Quality and visibility are the top reasons for the implementation of production management applications. The market for Collaborative Production Management for the Discrete Industries (CPM-D) had total software and services revenues of $987 million in 2007. The five-year forecast is for a strong Cumulative Average Growth Rate (CAGR) of 14%. The market is forecasted to grow just over $1.9 billion by the end of 2012, according to a new ARC Advisory Group study.
Extreme competitive pressures are driving manufacturers to improve visibility, quality, customer responsiveness, and regulatory compliance. With the increased volume of change, plant managers cannot manage their plants anymore. It is becoming increasingly obvious that manual methods are no longer viable, causing many to seek an IT systems solution. "The real-time nature of CPM applications gives manufacturers the visibility necessary to manage their dynamic business," according to Research Director Ralph Rio, the principal author of ARC's "Collaborative Production Management for Discrete Industries Worldwide Outlook".
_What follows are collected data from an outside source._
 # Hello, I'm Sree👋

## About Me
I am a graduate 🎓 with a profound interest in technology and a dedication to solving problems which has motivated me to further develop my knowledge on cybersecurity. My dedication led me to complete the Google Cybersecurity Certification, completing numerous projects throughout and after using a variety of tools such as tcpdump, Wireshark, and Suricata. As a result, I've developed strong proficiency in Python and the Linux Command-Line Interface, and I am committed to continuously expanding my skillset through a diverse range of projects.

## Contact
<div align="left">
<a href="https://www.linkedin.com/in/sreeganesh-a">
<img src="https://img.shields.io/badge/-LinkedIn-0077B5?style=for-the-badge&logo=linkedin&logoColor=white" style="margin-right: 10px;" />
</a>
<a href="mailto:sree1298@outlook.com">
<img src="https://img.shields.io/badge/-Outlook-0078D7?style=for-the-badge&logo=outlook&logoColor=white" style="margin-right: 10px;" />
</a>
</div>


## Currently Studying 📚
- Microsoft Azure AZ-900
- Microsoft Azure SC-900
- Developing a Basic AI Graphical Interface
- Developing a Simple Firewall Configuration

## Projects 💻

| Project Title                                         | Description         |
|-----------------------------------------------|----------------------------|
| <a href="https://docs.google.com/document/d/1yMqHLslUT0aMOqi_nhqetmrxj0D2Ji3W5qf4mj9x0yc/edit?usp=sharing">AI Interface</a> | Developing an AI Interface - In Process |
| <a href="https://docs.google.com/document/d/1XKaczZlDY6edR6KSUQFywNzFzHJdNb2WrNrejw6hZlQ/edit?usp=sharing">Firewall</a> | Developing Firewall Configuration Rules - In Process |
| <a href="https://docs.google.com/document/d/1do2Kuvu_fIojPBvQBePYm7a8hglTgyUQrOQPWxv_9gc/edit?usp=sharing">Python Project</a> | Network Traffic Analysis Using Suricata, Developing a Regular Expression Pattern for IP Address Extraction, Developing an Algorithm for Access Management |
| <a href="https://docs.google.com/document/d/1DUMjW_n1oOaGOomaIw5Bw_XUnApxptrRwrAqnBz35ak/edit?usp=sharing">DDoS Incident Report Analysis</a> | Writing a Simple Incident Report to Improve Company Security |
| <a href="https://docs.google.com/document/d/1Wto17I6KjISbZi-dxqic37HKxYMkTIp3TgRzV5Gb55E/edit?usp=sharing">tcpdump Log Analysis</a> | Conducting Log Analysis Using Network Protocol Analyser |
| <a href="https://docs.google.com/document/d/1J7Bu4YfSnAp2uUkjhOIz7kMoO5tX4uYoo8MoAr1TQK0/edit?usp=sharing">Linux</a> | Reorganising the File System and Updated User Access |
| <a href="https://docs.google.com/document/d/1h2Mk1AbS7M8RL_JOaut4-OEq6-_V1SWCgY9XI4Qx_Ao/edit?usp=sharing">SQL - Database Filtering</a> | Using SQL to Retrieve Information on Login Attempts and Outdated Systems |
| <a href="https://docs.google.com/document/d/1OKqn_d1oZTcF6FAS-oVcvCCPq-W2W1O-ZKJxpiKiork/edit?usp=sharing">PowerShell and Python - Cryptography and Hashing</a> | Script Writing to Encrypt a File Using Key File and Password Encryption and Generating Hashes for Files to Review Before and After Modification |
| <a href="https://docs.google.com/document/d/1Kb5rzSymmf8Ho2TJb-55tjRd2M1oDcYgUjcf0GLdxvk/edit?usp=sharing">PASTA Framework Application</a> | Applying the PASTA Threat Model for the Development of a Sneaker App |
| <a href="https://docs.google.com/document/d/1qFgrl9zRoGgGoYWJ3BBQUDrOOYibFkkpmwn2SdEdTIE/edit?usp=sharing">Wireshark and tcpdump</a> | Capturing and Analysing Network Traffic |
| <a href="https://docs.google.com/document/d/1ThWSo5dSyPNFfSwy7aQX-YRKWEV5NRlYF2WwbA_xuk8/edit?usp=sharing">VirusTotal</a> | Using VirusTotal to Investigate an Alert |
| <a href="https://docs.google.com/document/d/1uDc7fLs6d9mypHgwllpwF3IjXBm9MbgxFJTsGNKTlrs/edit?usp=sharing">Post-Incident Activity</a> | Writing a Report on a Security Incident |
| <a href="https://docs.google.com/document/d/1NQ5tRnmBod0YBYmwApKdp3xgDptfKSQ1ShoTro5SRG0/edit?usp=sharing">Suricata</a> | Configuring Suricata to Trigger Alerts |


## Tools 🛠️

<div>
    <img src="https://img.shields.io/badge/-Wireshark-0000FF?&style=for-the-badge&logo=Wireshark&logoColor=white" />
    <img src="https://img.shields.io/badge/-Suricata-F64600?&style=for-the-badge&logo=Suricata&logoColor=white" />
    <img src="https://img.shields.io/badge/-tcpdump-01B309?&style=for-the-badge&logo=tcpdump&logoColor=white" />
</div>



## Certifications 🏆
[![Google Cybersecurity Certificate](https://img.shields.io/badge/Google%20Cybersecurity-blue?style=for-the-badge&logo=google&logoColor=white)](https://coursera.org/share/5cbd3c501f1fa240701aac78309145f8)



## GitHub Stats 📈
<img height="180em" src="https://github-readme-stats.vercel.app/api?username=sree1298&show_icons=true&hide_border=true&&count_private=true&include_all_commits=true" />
The CPM-D market is diverse in several dimensions including industry focus, application breath, business model, size, and geography. New CPM suppliers continue to enter the market for specific geographies and or vertical markets. This is particularly true in Europe with its diversity of countries and industries. ARC examined over 200 companies in the CPM market and profiles 70 of them in the study. ARC expects continued market fragmentation with new entrants, while at the same time, some consolidation occurring as well. The net effect will be a continuation of the increase in the number of suppliers.
CPM systems enable manufacturers to keep pace with the accelerating speed of business. While performing the production-centric functions of planning, controlling, operating, and informing, CPM systems integrate with business systems, engineering systems, and maintenance systems both within and across multiple plants and enterprises.
This ARC market study provides a comprehensive assessment of the CPM market and a sound foundation for strategic planning through the year 2012. Production management solutions provide manufacturers with the means to plan, operate, and control their manufacturing operations on an ongoing basis. They do this by providing functionality such as workflow planning and management, factory and manufacturing process modeling, recipe management, resource management, production optimization, and tight integration with other applications.
CPM has three main areas of functionality that include plan, operate, and inform. The "plan" segment consists of functions such as short-term production planning, plant simulation and modeling, electronic routing, and finite capacity scheduling. This group of functions determines what products to make, when to make them, and what equipment to use. The "operate" segment stems from the need to continuously control work processes, process equipment, and operate the plant. This segment includes dispatching, electronic work instructions, resource management, and workflow management. The "inform" segment stems from the need to gather, store, organize, and communicate data and information.